Hi all,

It wasn’t long ago that I wrote my first tutorial on baseball. Baseball is still fairly new to me and the analytics behind it, but I’ve enjoyed the experimentation this far with charting some of it.

Today we will revisit a previous blog and add one extra step in, and that is a heatmap to our spray chart.

For this tutorial we will use the same data as seen in our previous blog, and I recommend you follow that blog before giving this one a go. The data can be found in the Github repo at the top of the page.

Heat maps aren’t anything new, and baseball savant already showcase examples of spray heatmaps on their website. Our heatmap won’t come out the exact same for a variety of reasons that we will cover off in the code.

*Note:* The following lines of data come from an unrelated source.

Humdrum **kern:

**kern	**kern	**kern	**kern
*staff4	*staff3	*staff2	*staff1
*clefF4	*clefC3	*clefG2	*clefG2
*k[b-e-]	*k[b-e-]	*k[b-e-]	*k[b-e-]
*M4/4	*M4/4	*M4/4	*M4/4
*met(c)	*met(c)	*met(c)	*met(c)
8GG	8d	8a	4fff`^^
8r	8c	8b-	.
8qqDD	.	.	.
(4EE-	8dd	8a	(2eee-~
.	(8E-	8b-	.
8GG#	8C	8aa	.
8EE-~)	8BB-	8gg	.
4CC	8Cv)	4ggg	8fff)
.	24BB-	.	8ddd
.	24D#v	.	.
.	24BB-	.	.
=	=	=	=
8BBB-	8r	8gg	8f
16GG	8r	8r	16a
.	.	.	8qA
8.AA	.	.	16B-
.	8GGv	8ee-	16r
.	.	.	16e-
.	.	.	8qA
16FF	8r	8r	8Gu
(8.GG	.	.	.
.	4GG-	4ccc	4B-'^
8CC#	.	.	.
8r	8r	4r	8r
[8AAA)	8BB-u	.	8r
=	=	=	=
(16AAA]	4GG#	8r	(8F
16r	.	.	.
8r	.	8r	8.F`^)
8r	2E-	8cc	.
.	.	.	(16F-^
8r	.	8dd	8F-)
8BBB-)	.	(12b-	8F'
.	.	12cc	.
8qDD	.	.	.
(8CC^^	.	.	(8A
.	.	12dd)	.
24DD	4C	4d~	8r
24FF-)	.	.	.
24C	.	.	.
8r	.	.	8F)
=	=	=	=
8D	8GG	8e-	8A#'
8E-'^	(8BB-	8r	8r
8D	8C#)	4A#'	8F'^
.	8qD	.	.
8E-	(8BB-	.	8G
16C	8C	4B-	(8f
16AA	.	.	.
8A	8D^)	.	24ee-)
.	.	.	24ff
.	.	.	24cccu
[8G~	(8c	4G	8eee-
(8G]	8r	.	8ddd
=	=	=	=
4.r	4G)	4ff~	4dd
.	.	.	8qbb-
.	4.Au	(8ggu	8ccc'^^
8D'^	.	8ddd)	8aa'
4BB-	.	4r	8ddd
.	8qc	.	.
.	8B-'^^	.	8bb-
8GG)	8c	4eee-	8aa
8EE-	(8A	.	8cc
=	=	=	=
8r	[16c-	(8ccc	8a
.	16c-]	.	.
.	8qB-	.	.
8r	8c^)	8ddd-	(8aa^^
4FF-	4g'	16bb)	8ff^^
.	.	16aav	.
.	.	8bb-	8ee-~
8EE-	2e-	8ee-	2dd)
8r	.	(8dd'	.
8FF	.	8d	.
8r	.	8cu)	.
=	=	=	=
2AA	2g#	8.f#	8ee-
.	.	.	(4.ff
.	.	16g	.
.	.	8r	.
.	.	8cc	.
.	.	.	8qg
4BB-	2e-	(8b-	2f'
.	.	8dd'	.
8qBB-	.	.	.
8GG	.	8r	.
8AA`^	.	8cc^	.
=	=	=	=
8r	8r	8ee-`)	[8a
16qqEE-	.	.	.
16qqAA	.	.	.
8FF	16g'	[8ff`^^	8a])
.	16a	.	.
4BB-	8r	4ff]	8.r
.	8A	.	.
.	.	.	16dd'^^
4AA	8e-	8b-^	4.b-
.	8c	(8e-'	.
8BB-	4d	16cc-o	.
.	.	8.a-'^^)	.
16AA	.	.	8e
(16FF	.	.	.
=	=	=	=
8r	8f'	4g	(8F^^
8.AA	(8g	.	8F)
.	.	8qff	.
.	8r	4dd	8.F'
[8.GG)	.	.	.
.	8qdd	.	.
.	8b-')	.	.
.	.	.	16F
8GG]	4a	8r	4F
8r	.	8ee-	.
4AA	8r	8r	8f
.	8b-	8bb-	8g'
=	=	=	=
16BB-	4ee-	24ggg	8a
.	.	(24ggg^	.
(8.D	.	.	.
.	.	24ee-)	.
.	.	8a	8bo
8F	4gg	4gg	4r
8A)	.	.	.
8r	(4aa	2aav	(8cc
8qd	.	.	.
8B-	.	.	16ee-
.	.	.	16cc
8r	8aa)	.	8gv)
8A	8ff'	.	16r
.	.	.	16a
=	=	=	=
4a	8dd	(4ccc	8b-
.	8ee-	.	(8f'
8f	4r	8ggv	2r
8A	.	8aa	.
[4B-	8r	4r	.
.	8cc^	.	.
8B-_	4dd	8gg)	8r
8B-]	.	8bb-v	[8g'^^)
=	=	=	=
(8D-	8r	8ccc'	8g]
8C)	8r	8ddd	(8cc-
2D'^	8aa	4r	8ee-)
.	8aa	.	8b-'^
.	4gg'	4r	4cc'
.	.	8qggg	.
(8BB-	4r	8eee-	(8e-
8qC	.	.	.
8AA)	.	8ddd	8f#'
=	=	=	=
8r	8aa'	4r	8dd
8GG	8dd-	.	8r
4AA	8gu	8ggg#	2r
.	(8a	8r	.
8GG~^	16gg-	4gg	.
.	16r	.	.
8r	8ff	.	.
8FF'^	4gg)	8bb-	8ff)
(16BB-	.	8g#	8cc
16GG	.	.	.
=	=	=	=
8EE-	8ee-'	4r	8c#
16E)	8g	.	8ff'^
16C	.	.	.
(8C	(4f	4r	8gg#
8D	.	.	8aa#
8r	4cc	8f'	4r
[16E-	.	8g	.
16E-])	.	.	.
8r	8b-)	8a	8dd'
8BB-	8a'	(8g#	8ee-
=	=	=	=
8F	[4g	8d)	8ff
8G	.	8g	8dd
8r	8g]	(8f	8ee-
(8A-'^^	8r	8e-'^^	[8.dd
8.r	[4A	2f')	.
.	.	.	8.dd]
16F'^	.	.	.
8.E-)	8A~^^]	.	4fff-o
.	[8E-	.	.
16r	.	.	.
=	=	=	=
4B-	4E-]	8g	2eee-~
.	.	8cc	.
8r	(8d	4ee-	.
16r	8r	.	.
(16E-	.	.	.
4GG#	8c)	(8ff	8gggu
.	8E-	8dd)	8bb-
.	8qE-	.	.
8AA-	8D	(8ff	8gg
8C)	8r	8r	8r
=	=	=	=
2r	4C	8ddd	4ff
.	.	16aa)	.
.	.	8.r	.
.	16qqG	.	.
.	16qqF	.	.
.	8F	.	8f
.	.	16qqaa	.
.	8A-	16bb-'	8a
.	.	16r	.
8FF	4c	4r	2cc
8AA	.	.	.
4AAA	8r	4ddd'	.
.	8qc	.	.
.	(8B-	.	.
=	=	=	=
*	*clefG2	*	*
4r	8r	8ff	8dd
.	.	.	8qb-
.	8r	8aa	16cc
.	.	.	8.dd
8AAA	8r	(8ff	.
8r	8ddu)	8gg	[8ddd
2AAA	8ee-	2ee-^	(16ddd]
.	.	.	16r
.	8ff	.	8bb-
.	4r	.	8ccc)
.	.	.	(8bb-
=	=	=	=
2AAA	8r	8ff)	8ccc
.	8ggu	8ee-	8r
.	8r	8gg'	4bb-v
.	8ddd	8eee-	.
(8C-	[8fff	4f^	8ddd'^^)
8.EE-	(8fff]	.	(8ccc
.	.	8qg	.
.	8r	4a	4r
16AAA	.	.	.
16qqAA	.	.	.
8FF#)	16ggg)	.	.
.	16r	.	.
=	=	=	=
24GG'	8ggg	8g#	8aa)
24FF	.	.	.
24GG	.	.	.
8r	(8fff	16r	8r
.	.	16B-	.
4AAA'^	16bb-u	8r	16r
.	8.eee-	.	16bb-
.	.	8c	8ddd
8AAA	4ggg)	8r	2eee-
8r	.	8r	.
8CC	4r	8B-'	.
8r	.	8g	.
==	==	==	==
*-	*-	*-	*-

To create our dataset we will need some code to create the contours. (Code credits: I’ve amended the below based on a snippet of code from Alexander Varlamov)

What the code does:

  1. It reads data from a CSV file called “data.csv” (our data file from the previous blog, row level data of each hit) using pandas and assigns it to the variable data.
  2. It creates variables x and y to store the X and Y coordinates respectively, extracted from the data DataFrame.
  3. It performs some calculations on x and y to transform their values. (These are transformational to follow suit of the previous blog where I made this in tableau)
  4. It creates a bivariate kernel density plot using seaborn’s kdeplot function, passing x and y as inputs. It also specifies some additional parameters like legend, number of contour levels, threshold, and colormap.
  5. It sets the limits for the x and y axis of the plot and turns on the axis.
  6. It displays the plot using plt.show() This isn’t really needed, but always nice to see what your plot looks like before we go to export it.
  7. It initializes an empty list called lines.
  8. It iterates over the collections of the plot created in step 6, extract the edge color of each collection, and loop over the paths within each collection.
  9. For each vertex in each path, it assigns a contour ID, a vertex ID, and stores the colour, contour ID, vertex ID, X-coordinate, and Y-coordinate in a tuple. This tuple is then appended to the lines list, and the information is printed to the console.
  10. Finally, it saves the content of the lines list to a CSV file called “data_contour.csv” with a header row containing column names: color, contour_id, vertice_id, x, y. The values are saved in comma-separated format. (We will look to join this aggregate densified data into our original data.

You will end up with two data files.

data.csv (our original data)

data_contour.csv (our heatmap data)

Open the data and create a connection 1=2 with the new contour data.

Create a new calculation

MP. Contour

Makepoint([Y], [X])

If you’ve already followed me previous blog you can bring in this new layer onto your original chart.

Here is where things get tricky. You must have used in your code the same x and y mappings as in your background image, and transformed the data in the same way. Otherwise your x and y points will not align well.

Drag contour id and vertice id onto detail.


Let me know how you get on with this one – I can be found on the usual channels.

Make it a line or polygon (depending on preference) and put vertice id onto path.

Add colour onto the color mark.

In your code, you will have specified a type of cmap, which is a good guide of color to use within your visual. You’ll see I use a polygon, but reduce the opacity just to see some of the pitch.

If you use polygon make sure to sort your colour field descending on the contour so that your ‘Peaks’ are at the top.

& That’s it. A really simple additional step to our previous mappings.

Things to be cautious of:

  • The x and y transformations in the code.
  • Play around with the n_levels and thresh details as well as cmap to visualise different variations of the heatmap in the code.
  • the xlim and ylim are based on my background imagery, build the original shot map first.

Going further,

  • Try applying the code to a different sport
  • Try create a small multiples of the best players this season.